L‘opium comme fil rouge du film ? Un héros de film mort avant la fin ou véritable fresque sur le devenir des dépositaires de la prohibition ? Il était une fois en Amérique se visualise plutôt comme un film tout ce qu’il y a de plus compréhensible, mais puisque le chat est absent, les souris dansent… Il faut dire que ces transitions temporelles, pondues par Leone sont tellement audacieuses qu’elles bluffent son monde ! On passe d’un monde à l’autre, d’une époque à une autre, on passe même, il faut bien le croire, d’un souvenir à un autre, avec tous les délires qu’autorise la subjectivité de l’homme qui nous conte ses frasques.

Mais ce ne sont plus tout-à-fait des frasques, même de la part d’un tel gangster, dès lors que l’humanisation du personnage est totale et que son intégrité suinte petit à petit jusqu’à laisser le spectateur assoiffé.

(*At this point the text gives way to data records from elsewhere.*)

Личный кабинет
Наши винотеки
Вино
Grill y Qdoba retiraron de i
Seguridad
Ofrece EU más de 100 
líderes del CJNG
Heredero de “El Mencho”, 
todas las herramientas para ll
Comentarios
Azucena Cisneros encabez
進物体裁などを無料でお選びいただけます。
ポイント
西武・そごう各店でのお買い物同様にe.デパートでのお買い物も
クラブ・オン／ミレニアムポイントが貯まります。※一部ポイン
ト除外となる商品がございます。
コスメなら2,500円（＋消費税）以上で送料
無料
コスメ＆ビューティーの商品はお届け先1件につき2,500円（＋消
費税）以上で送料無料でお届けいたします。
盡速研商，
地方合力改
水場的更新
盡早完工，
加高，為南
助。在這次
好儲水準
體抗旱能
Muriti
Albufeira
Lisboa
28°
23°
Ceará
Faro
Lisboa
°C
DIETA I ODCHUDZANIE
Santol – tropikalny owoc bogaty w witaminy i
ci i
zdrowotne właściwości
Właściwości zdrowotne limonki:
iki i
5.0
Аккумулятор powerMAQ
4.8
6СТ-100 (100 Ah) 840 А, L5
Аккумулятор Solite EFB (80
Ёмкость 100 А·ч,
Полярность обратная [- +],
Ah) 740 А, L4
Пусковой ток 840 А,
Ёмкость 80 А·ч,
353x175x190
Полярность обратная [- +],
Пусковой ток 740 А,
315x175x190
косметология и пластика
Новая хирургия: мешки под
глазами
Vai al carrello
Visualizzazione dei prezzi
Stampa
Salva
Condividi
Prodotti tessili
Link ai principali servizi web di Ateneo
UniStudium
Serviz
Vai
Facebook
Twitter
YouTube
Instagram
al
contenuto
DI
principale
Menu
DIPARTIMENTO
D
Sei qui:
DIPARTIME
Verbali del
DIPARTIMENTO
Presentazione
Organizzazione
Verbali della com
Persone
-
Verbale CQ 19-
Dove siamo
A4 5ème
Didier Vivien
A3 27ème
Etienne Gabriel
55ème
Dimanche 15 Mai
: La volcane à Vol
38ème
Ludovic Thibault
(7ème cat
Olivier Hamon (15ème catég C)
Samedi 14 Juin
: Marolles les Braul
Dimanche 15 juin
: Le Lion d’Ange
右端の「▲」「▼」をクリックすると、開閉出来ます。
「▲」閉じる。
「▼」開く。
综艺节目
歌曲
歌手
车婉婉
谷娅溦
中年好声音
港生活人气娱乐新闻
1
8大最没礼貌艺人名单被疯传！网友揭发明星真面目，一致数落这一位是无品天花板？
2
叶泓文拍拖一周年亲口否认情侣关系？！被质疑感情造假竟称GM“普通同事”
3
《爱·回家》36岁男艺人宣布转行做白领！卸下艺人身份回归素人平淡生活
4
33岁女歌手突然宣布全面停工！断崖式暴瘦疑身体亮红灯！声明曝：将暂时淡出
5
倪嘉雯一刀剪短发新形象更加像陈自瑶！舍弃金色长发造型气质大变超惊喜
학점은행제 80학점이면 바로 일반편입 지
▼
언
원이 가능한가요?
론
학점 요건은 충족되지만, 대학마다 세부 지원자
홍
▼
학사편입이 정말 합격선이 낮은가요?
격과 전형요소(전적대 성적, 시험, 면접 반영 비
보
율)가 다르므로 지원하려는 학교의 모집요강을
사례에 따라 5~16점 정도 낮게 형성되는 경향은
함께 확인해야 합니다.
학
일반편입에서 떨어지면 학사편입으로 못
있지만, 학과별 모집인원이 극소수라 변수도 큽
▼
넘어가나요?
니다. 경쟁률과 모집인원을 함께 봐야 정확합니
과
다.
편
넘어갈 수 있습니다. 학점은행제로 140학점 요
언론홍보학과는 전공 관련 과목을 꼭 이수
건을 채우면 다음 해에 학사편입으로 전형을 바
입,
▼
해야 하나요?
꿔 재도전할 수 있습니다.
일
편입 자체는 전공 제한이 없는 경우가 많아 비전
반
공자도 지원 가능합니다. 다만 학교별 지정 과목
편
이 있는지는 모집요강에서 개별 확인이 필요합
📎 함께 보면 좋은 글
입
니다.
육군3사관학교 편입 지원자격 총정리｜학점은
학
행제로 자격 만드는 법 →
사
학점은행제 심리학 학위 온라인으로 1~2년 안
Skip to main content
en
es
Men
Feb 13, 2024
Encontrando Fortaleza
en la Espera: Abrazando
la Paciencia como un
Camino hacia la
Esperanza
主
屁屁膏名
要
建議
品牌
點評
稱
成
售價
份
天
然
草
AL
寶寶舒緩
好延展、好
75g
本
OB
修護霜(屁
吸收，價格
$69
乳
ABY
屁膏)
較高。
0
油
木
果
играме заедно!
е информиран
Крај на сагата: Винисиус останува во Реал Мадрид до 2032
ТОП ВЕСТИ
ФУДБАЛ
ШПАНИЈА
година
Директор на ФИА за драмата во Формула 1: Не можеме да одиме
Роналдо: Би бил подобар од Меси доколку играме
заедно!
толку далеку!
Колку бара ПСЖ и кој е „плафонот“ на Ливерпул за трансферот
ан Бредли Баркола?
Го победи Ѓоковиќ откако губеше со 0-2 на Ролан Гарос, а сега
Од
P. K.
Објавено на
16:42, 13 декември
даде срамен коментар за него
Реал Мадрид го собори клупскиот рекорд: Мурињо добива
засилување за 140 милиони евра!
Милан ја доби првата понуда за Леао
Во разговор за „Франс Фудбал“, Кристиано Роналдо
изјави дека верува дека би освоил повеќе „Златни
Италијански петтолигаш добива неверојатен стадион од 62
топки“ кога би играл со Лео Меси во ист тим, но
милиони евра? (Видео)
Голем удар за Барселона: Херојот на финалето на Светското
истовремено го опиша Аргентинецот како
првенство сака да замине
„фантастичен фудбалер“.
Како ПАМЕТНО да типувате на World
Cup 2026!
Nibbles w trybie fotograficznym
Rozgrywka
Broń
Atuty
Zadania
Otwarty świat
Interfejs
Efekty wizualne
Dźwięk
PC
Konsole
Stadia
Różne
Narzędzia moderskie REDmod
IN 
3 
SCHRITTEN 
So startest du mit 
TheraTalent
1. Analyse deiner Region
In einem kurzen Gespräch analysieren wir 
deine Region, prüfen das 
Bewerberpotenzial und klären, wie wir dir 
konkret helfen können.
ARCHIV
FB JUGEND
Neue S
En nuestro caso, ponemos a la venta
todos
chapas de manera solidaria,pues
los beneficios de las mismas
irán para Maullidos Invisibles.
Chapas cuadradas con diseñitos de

Comment Sergio Leone est-il parvenu à rendre le spectateur attaché à un tel homme qui tue et arnaque ? Bien des mystères, qui font en fait l’étalage de tout le brio d’un réalisateur-scénariste qui, malgré plus de trois heures de film, a réussi à laisser le spectateur dans l’expectative.

Les séquences de tuerie aussi sauvages que le genre l’exige, rejoignent étrangement l’émotion communicative d’une bande-son (signé du grand Ennio Morricone) et de souvenirs amoureux. L’amour du personnage pour tout : une jeune fille danseuse, espiègle, insolente, mais terriblement belle de caractère ; un quartier difficile des années 1920 où la folie de l’égoïsme livre à eux-mêmes tout un tas de gens ; un business des rues dans ces années de prohibition où la réussite ne peut se faire qu’au détriment des autres, et enfin ces années 60 où la fin d’un parcours se conjugue au passé, avec force de nostalgie et de renoncements à la vengeance.

Sergio Leone va beaucoup plus loin que son personnage. Il se sert de la mémoire de son personnage pour dépeindre toute la vision qu’il a, lui le grand Leone, de ces années noires qui avaient donné naissance, tout de même, à deux conflits mondiaux faisant des millions de morts. Il se permettait ainsi de mettre en confrontation directe le sentiment amoureux avec la pulsion de survie. Terrible fresque que ce film, sur la frivolité de l’existence humaine.